JavaScript Bitwise Operators

Binary is cool. For me, learning binary was the "WOW" moment that got me hooked on programming. That moment I could see how HDDs worked, and how the whole machines were just running like clockwork. Anyhoo, so we have these bits, and we can do things with them, efficiently.

Lets imagine today was brought to you with the numbers 5 and 9.

 //columns -> 8 4 2 1
var a = 5; // 0 1 0 1
var b = 9; // 1 0 0 1

AND

Logical And operations look through each column and return true if both bits are true, and false if they're not:

(a & b); // = 1

OR

Logical Or operations look through each column and return true if one or both columns are true:

(a | b); // = 13

XOR

XOR, exclusive or, or the "one and only". These operations look through each column and return true if one and only one of the columns are true.

(a ^ b); // = 12

NOT

Logical Not looks through columns and flips them. What the tilde actually does is this: -(x + 1). So the right hand operand has 1 added to it, and then is turned into a negative. ~5 becomes -6. ~-6 becomes 5.
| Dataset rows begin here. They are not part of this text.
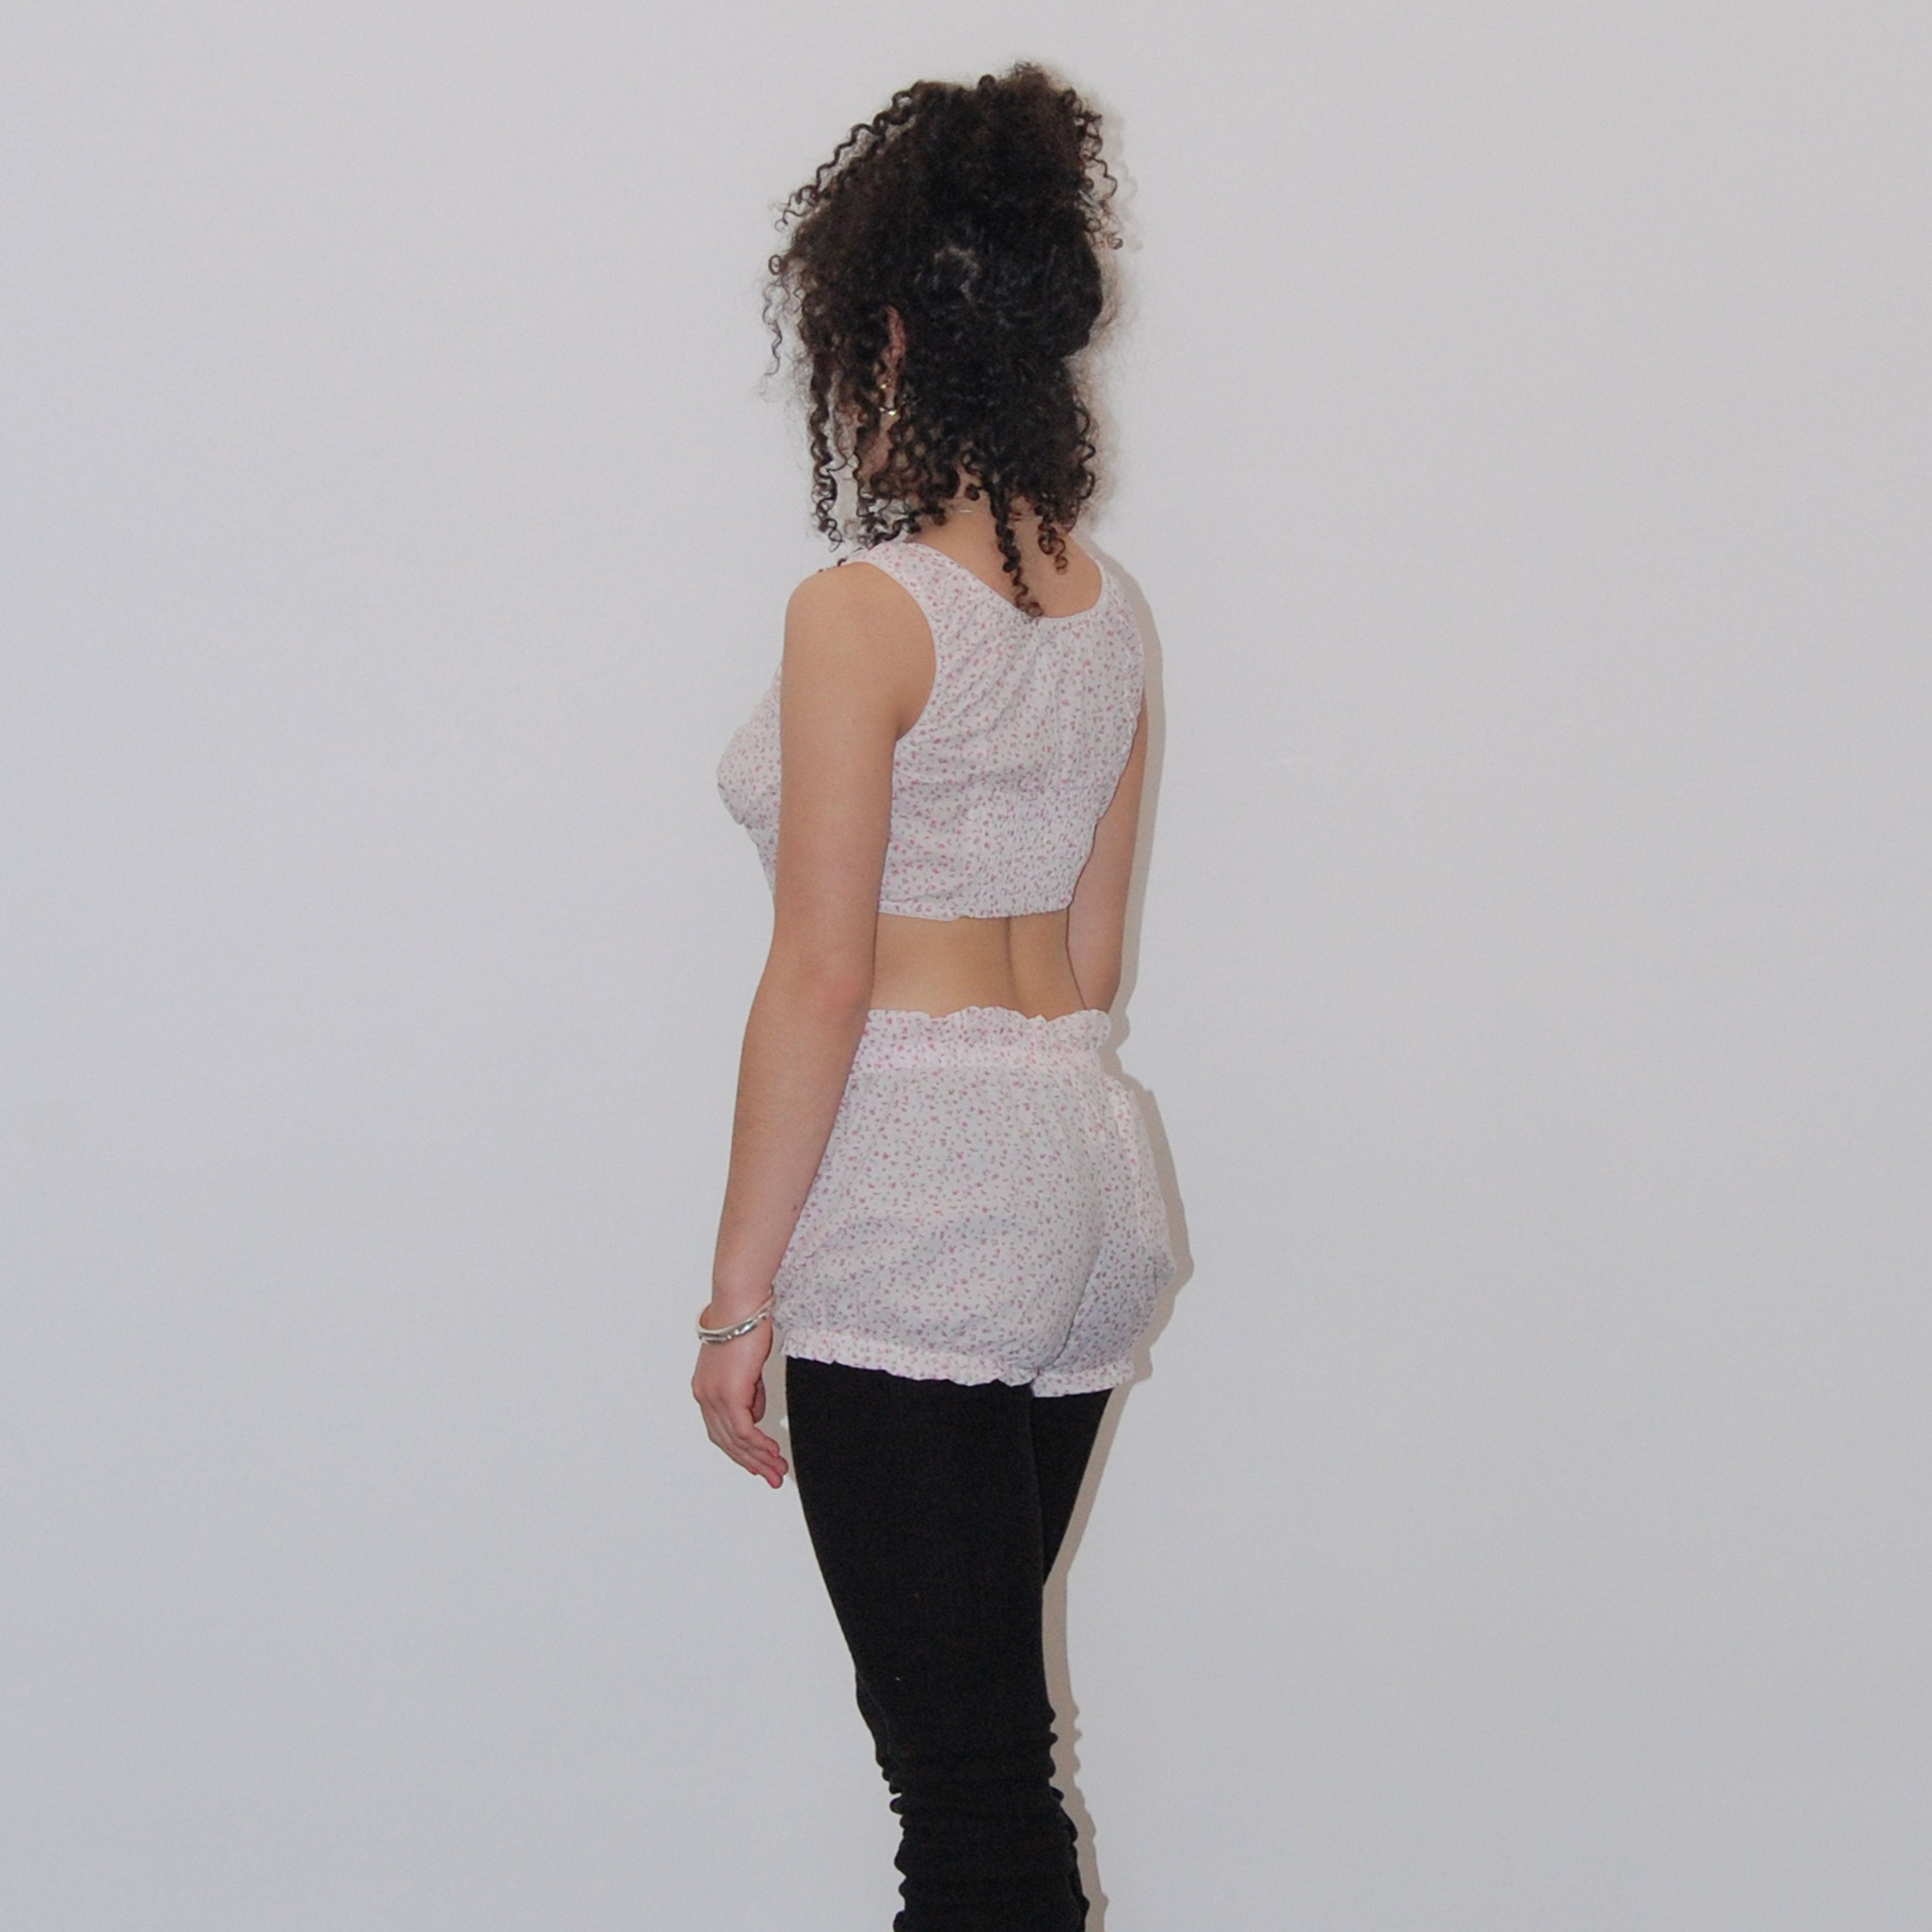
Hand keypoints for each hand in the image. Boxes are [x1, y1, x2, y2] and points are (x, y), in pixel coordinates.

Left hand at [691, 1317, 787, 1487]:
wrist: (739, 1306)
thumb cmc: (744, 1325)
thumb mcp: (746, 1366)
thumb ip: (749, 1391)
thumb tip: (756, 1412)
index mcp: (705, 1389)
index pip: (720, 1431)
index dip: (739, 1451)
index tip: (756, 1465)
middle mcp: (705, 1396)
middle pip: (726, 1442)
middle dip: (750, 1463)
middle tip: (771, 1477)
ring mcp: (714, 1396)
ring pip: (736, 1440)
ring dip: (759, 1458)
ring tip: (777, 1470)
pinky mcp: (728, 1393)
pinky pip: (744, 1429)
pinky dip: (759, 1444)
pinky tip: (773, 1452)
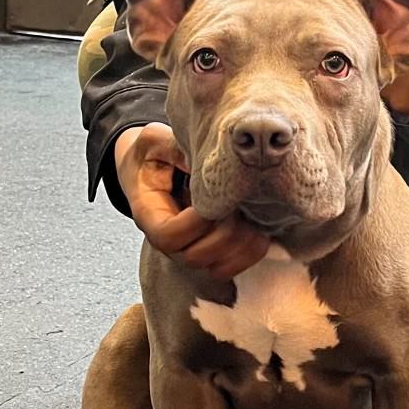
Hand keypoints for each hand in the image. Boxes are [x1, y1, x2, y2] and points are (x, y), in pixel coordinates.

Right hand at [113, 123, 267, 283]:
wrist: (155, 166)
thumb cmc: (154, 153)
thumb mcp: (156, 141)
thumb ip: (172, 148)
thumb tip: (203, 160)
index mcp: (149, 214)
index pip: (167, 236)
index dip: (194, 223)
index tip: (212, 197)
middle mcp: (169, 240)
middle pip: (194, 256)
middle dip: (224, 232)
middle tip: (238, 203)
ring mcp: (190, 249)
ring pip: (216, 267)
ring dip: (240, 244)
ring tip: (251, 215)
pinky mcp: (212, 251)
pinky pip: (232, 268)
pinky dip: (250, 254)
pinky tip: (260, 229)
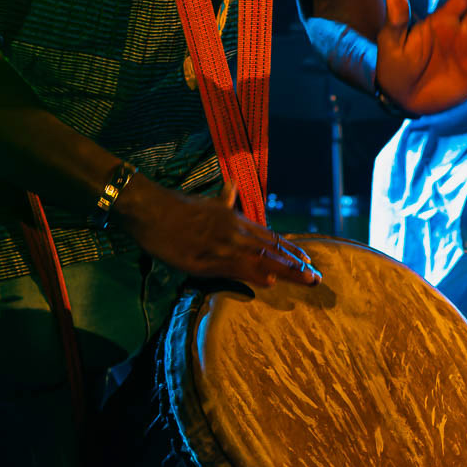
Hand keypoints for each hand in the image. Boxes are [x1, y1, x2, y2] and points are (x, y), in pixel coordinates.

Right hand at [118, 177, 318, 287]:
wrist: (150, 208)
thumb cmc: (174, 206)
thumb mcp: (204, 202)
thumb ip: (222, 199)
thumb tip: (231, 186)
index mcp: (234, 219)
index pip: (269, 237)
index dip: (289, 250)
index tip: (307, 260)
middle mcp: (234, 231)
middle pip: (271, 249)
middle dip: (296, 264)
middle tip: (317, 278)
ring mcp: (222, 245)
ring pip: (260, 259)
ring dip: (285, 271)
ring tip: (307, 280)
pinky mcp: (206, 259)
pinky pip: (235, 268)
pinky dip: (255, 274)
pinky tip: (271, 281)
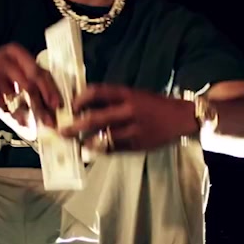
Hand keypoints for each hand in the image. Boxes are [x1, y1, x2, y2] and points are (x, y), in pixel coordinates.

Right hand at [0, 43, 61, 129]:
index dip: (50, 89)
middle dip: (42, 106)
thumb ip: (30, 81)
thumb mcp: (11, 67)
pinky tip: (25, 127)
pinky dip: (17, 120)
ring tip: (40, 126)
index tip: (57, 104)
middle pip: (30, 85)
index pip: (38, 70)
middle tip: (51, 121)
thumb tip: (51, 104)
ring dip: (32, 116)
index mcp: (15, 53)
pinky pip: (6, 110)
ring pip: (18, 100)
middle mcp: (5, 62)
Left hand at [59, 83, 196, 152]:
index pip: (96, 92)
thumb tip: (86, 106)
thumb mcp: (134, 95)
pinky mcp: (138, 144)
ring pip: (104, 138)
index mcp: (127, 94)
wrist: (181, 118)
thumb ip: (112, 100)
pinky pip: (115, 149)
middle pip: (95, 118)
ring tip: (78, 145)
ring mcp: (134, 129)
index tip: (71, 107)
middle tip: (62, 131)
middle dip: (75, 126)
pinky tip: (94, 150)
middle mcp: (129, 110)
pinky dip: (102, 150)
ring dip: (87, 142)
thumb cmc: (154, 105)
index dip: (80, 99)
We can use a double tide (NOT NOT) binary operator instead of using Math.floor:

var a = 5.34556
~~a; //5
Math.floor(a); //5

It can also be used for indexOf. So instead of doing myVar.indexOf("a") !== -1 you can do ~myVar.indexOf("a"). so if "a" is in myVar, say at index 0, and negated, so it gets +1, then negated, so -1 - which is true. If it is not in the index, its result is -1, which has 1 added to it, then negated, which takes it to 0 - which is false.

Left shift

The left shift operator literally shifts the bits to the left by the value specified.

//double
a << 1; //10
//quadruple
a << 2; //10

Right shift

The right shift operator, like the left shift, shifts the bits. In this case it shifts them to the right hand side.